[Task to complete]
Please lay out the lines below as a Markdown table with two columns, Row and Line, numbering each row and leaving out any blank lines.

[Input data]

----------------

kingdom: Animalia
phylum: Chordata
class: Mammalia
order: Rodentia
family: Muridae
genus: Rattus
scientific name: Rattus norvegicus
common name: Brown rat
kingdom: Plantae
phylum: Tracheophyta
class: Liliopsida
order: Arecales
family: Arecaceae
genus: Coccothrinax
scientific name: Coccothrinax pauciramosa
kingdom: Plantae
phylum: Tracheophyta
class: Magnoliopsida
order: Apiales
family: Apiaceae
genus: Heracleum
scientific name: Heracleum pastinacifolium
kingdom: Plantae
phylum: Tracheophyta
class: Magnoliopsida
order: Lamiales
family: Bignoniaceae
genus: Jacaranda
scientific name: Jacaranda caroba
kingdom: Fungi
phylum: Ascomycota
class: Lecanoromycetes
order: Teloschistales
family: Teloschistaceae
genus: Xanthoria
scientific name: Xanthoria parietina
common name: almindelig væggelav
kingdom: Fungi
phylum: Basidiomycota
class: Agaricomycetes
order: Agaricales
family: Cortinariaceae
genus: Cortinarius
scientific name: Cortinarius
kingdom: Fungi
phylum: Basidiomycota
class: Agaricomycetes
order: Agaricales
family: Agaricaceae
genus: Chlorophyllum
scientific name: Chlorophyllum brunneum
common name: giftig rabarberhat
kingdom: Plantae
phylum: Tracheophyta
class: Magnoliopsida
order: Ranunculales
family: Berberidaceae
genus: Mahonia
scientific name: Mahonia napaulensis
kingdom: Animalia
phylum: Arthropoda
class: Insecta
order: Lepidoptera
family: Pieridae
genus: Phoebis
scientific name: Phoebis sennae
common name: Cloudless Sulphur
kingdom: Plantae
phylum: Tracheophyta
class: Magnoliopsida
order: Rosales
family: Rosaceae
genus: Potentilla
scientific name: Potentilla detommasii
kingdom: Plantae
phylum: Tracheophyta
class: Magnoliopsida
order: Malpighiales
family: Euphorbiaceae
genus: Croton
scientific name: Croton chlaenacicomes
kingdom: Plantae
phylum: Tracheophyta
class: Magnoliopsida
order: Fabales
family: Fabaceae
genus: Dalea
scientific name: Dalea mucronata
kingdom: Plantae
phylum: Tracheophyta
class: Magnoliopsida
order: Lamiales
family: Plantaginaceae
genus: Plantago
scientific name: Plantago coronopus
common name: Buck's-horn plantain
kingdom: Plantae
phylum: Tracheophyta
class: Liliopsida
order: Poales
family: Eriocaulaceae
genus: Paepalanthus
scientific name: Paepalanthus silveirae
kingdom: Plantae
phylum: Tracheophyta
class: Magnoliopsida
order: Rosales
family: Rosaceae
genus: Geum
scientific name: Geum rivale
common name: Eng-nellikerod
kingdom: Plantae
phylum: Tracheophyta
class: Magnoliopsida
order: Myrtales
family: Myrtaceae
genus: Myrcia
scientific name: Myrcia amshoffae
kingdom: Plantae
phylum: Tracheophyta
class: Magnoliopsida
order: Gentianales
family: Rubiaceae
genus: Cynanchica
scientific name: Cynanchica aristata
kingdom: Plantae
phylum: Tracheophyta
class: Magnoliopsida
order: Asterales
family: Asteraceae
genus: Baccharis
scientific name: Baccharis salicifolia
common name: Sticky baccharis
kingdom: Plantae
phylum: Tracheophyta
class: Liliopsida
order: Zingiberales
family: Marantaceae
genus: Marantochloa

----------------

[Full response]
| Row | Line |
|---|---|
| 1 | kingdom: Animalia |
| 2 | phylum: Chordata |
| 3 | class: Mammalia |
| 4 | order: Rodentia |
| 5 | family: Muridae |
| 6 | genus: Rattus |
| 7 | scientific name: Rattus norvegicus |
| 8 | common name: Brown rat |
| 9 | kingdom: Plantae |
| 10 | phylum: Tracheophyta |
| 11 | class: Liliopsida |
| 12 | order: Arecales |
| 13 | family: Arecaceae |
| 14 | genus: Coccothrinax |
| 15 | scientific name: Coccothrinax pauciramosa |
| 16 | kingdom: Plantae |
| 17 | phylum: Tracheophyta |
| 18 | class: Magnoliopsida |
| 19 | order: Apiales |
| 20 | family: Apiaceae |
| 21 | genus: Heracleum |
| 22 | scientific name: Heracleum pastinacifolium |
| 23 | kingdom: Plantae |
| 24 | phylum: Tracheophyta |
| 25 | class: Magnoliopsida |
| 26 | order: Lamiales |
| 27 | family: Bignoniaceae |
| 28 | genus: Jacaranda |
| 29 | scientific name: Jacaranda caroba |
| 30 | kingdom: Fungi |
| 31 | phylum: Ascomycota |
| 32 | class: Lecanoromycetes |
| 33 | order: Teloschistales |
| 34 | family: Teloschistaceae |
| 35 | genus: Xanthoria |
| 36 | scientific name: Xanthoria parietina |
| 37 | common name: almindelig væggelav |
| 38 | kingdom: Fungi |
| 39 | phylum: Basidiomycota |
| 40 | class: Agaricomycetes |
| 41 | order: Agaricales |
| 42 | family: Cortinariaceae |
| 43 | genus: Cortinarius |
| 44 | scientific name: Cortinarius |
| 45 | kingdom: Fungi |
| 46 | phylum: Basidiomycota |
| 47 | class: Agaricomycetes |
| 48 | order: Agaricales |
| 49 | family: Agaricaceae |
| 50 | genus: Chlorophyllum |
| 51 | scientific name: Chlorophyllum brunneum |
| 52 | common name: giftig rabarberhat |
| 53 | kingdom: Plantae |
| 54 | phylum: Tracheophyta |
| 55 | class: Magnoliopsida |
| 56 | order: Ranunculales |
| 57 | family: Berberidaceae |
| 58 | genus: Mahonia |
| 59 | scientific name: Mahonia napaulensis |
| 60 | kingdom: Animalia |
| 61 | phylum: Arthropoda |
| 62 | class: Insecta |
| 63 | order: Lepidoptera |
| 64 | family: Pieridae |
| 65 | genus: Phoebis |
| 66 | scientific name: Phoebis sennae |
| 67 | common name: Cloudless Sulphur |
| 68 | kingdom: Plantae |
| 69 | phylum: Tracheophyta |
| 70 | class: Magnoliopsida |
| 71 | order: Rosales |
| 72 | family: Rosaceae |
| 73 | genus: Potentilla |
| 74 | scientific name: Potentilla detommasii |
| 75 | kingdom: Plantae |
| 76 | phylum: Tracheophyta |
| 77 | class: Magnoliopsida |
| 78 | order: Malpighiales |
| 79 | family: Euphorbiaceae |
| 80 | genus: Croton |
| 81 | scientific name: Croton chlaenacicomes |
| 82 | kingdom: Plantae |
| 83 | phylum: Tracheophyta |
| 84 | class: Magnoliopsida |
| 85 | order: Fabales |
| 86 | family: Fabaceae |
| 87 | genus: Dalea |
| 88 | scientific name: Dalea mucronata |
| 89 | kingdom: Plantae |
| 90 | phylum: Tracheophyta |
| 91 | class: Magnoliopsida |
| 92 | order: Lamiales |
| 93 | family: Plantaginaceae |
| 94 | genus: Plantago |
| 95 | scientific name: Plantago coronopus |
| 96 | common name: Buck's-horn plantain |
| 97 | kingdom: Plantae |
| 98 | phylum: Tracheophyta |
| 99 | class: Liliopsida |
| 100 | order: Poales |
| 101 | family: Eriocaulaceae |
| 102 | genus: Paepalanthus |
| 103 | scientific name: Paepalanthus silveirae |
| 104 | kingdom: Plantae |
| 105 | phylum: Tracheophyta |
| 106 | class: Magnoliopsida |
| 107 | order: Rosales |
| 108 | family: Rosaceae |
| 109 | genus: Geum |
| 110 | scientific name: Geum rivale |
| 111 | common name: Eng-nellikerod |
| 112 | kingdom: Plantae |
| 113 | phylum: Tracheophyta |
| 114 | class: Magnoliopsida |
| 115 | order: Myrtales |
| 116 | family: Myrtaceae |
| 117 | genus: Myrcia |
| 118 | scientific name: Myrcia amshoffae |
| 119 | kingdom: Plantae |
| 120 | phylum: Tracheophyta |
| 121 | class: Magnoliopsida |
| 122 | order: Gentianales |
| 123 | family: Rubiaceae |
| 124 | genus: Cynanchica |
| 125 | scientific name: Cynanchica aristata |
| 126 | kingdom: Plantae |
| 127 | phylum: Tracheophyta |
| 128 | class: Magnoliopsida |
| 129 | order: Asterales |
| 130 | family: Asteraceae |
| 131 | genus: Baccharis |
| 132 | scientific name: Baccharis salicifolia |
| 133 | common name: Sticky baccharis |
| 134 | kingdom: Plantae |
| 135 | phylum: Tracheophyta |
| 136 | class: Liliopsida |
| 137 | order: Zingiberales |
| 138 | family: Marantaceae |
| 139 | genus: Marantochloa |